**Questions:**
A) In the memory-failure patch, which suffix is dropped from the names kill_procs_ao() and kill_proc_ao()?
B) Carry on the memory-failure patch from its last line.

**Text section:**
+++++

Add new flag bit "MF_ACTION_REQUIRED" to be used by machine check
code to force a signal with si_code = BUS_MCEERR_AR in the case
where the error occurs in processor execution context. Pass the
flags argument along call chain:
	memory_failure()
	  hwpoison_user_mappings()
	    kill_procs()
	      kill_proc()

Drop the "_ao" suffix from kill_procs_ao() and kill_proc_ao() since
they can now handle "action required" as well as "action optional" errors.

Acked-by: Borislav Petkov <bp@amd64.org>
Signed-off-by: Tony Luck <tony.luck@intel.com>
---
 include/linux/mm.h  |    1 +
 mm/memory-failure.c |   50 +++++++++++++++++++++++++++++---------------------
 2 files changed, 30 insertions(+), 21 deletions(-)

diff --git a/include/linux/mm.h b/include/linux/mm.h
index bcc5234..bf169ca 100644
--- a/include/linux/mm.h
+++ b/include/linux/mm.h
@@ -1606,6 +1606,7 @@ void vmemmap_populate_print_last(void);
 
 enum mf_flags {
 	MF_COUNT_INCREASED = 1 << 0,
+	MF_ACTION_REQUIRED = 1 << 1,
 };
 extern int memory_failure(unsigned long pfn, int trapno, int flags);
 extern void memory_failure_queue(unsigned long pfn, int trapno, int flags);
diff --git a/mm/memory-failure.c b/mm/memory-failure.c
index ab259bb..95fd307 100644
--- a/mm/memory-failure.c
+++ b/mm/memory-failure.c
@@ -187,33 +187,40 @@ int hwpoison_filter(struct page *p)
 EXPORT_SYMBOL_GPL(hwpoison_filter);
 
 /*
- * Send all the processes who have the page mapped an ``action optional''
- * signal.
+ * Send all the processes who have the page mapped a signal.
+ * ``action optional'' if they are not immediately affected by the error
+ * ``action required'' if error happened in current execution context
  */
-static int kill_proc_ao(struct task_struct *t, unsigned long addr, int trapno,
-			unsigned long pfn, struct page *page)

+++++

**Source material:**
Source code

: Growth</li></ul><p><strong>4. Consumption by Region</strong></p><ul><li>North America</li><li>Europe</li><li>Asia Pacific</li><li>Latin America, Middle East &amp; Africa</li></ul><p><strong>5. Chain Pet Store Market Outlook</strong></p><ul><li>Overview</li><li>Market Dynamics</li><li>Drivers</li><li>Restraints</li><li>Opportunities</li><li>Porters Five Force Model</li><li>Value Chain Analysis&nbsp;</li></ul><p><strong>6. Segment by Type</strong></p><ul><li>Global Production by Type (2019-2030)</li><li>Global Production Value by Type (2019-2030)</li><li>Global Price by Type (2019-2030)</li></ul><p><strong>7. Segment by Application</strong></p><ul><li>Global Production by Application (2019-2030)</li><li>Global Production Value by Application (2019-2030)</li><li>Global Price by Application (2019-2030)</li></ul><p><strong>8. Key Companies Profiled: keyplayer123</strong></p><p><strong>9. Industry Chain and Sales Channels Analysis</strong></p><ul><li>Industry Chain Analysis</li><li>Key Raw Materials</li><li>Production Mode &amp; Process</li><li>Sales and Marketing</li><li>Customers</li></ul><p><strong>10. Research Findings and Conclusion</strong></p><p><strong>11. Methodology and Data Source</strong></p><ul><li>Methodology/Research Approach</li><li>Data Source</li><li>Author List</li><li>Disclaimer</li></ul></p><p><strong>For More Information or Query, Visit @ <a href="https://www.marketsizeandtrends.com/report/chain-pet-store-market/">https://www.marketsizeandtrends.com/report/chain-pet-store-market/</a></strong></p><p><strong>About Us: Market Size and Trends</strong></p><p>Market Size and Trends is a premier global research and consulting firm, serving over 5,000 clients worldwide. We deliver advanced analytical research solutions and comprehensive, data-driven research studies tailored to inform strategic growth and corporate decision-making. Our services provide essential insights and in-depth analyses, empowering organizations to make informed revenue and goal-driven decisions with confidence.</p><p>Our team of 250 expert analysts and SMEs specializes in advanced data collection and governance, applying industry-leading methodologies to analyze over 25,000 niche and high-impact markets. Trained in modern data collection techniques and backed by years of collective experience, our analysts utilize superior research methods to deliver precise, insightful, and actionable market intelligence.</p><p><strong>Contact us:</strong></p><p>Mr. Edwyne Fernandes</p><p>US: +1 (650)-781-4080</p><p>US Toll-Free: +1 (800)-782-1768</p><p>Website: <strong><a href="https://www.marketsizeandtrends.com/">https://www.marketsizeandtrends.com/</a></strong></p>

+++++

**Outputs for the tasks:**
A) The "_ao" suffix.

B)
+static int kill_proc(struct task_struct *t, unsigned long addr, int trapno,
+			unsigned long pfn, struct page *page, int flags)
 {
 	struct siginfo si;
 	int ret;
 
 	printk(KERN_ERR
-		"MCE %#lx: Killing %s:%d early due to hardware memory corruption\n",
+		"MCE %#lx: Killing %s:%d due to hardware memory corruption\n",
 		pfn, t->comm, t->pid);
 	si.si_signo = SIGBUS;
 	si.si_errno = 0;
-	si.si_code = BUS_MCEERR_AO;
 	si.si_addr = (void *)addr;
 #ifdef __ARCH_SI_TRAPNO
 	si.si_trapno = trapno;
 #endif
 	si.si_addr_lsb = compound_trans_order(compound_head(page)) + PAGE_SHIFT;
-	/*
-	 * Don't use force here, it's convenient if the signal
-	 * can be temporarily blocked.
-	 * This could cause a loop when the user sets SIGBUS
-	 * to SIG_IGN, but hopefully no one will do that?
-	 */
-	ret = send_sig_info(SIGBUS, &si, t);  /* synchronous? */
+
+	if ((flags & MF_ACTION_REQUIRED) && t == current) {
+		si.si_code = BUS_MCEERR_AR;
+		ret = force_sig_info(SIGBUS, &si, t);
+	} else {
+		/*
+		 * Don't use force here, it's convenient if the signal
+		 * can be temporarily blocked.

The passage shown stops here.